Shell has become entangled in a disagreement with the World Bank over allegations that the Anglo-Dutch oil company is refusing to honor warranties on solar photovoltaic (PV) systems sold to customers in the developing world.
At issue are faulty PV panels, which Shell sold in Sri Lanka and elsewhere through its rural electrification business. According to the World Bank’s estimates, around 700 solar systems have failed. Shell has since sold its rural electrification business and largely withdrawn from the solar energy equipment market.
Last year, Shell updated its corporate strategy, which moves away from solar power and positions the company more firmly in the realm of biofuels and carbon capture and storage technologies — alternatives that are, according to Shell’s website, more in line with the oil company’s core competencies.

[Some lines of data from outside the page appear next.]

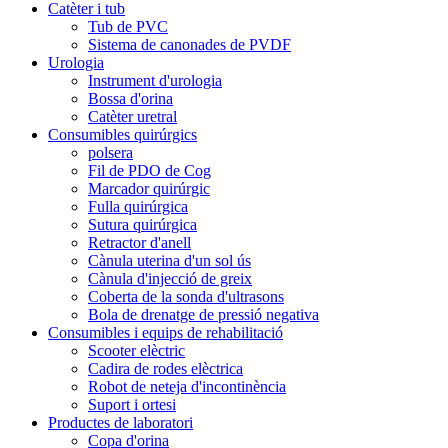
Catèter i tub
Tub de PVC
Sistema de canonades de PVDF
Urologia
Instrument d'urologia
Bossa d'orina
Catèter uretral
Consumibles quirúrgics
polsera
Fil de PDO de Cog
Marcador quirúrgic
Fulla quirúrgica
Sutura quirúrgica
Retractor d'anell
Cànula uterina d'un sol ús
Cànula d'injecció de greix
Coberta de la sonda d'ultrasons
Bola de drenatge de pressió negativa
Consumibles i equips de rehabilitació
Scooter elèctric
Cadira de rodes elèctrica
Robot de neteja d'incontinència
Suport i ortesi
Productes de laboratori
Copa d'orina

Some think Shell has an obligation to clean up the mess. As reported by the UK’s Observer,
“Shell exited solar on a global basis, seemingly without due consideration to how after-sales service and warranty replacements would be provided, thereby damaging the very local solar industries it had earlier helped to create,” said Damian Miller, a former Shell manager who now heads his own solar business, Orb Energy.
“In Sri Lanka, poor customers with average earnings of $1,500-$2,000 a month have bought Shell’s solar systems. The system is equivalent to 30% of their annual income,” he added. “They could only afford a system because they could get a loan from microfinance institutions or other banks. But now there are reports of thousands of Shell’s [branded] solar panels failing in the field and Shell seemingly is not replacing them.”
For its part, Shell maintains that all liabilities were transferred to Environ Energy Global PTE Ltd. when that company bought Shell Solar Lanka Ltd. in 2007. “In October 2007, Shell sold Shell Solar Lanka Ltd to Environ Energy Global PTE Ltd. Specifically in order to protect customer interests, the terms of the transaction explicitly covered the management of all past, present and future liabilities, including warranty issues,” said a Shell spokesman in the Hague.
Still, given the large number of faulty systems — which threaten to bankrupt local suppliers and other liable parties — the World Bank wants Shell to step in. Anil Cabraal, an energy specialist at the bank, wrote to Shell requesting that they take up the issue: “I would like Shell to honor these commitments. We are not talking about millions of dollars here but hundreds of thousands.”
Regardless of whose side you take — the bank’s or Shell’s — the incident underscores the challenges that can arise when warranties and liabilities are transferred from company to company. When purchasing solar energy equipment, be sure to (1) read the fine print, and (2) consider going with a brand panel that’s made by a well established company. The last thing you want is to end up stuck between two firms bickering about where the liability lands.






I thought solar panels last 25 years. What happened?
By the way, you can still sue Shell to recover some of the “investments,” but how will you be able to sue the numerous solar and inverter companies that won’t survive the next three years? Anybody remember the former US PV leader, AstroPower?
It turns out solar PV is a much more risky proposition than what the manufacturers and installers are trying to convince us.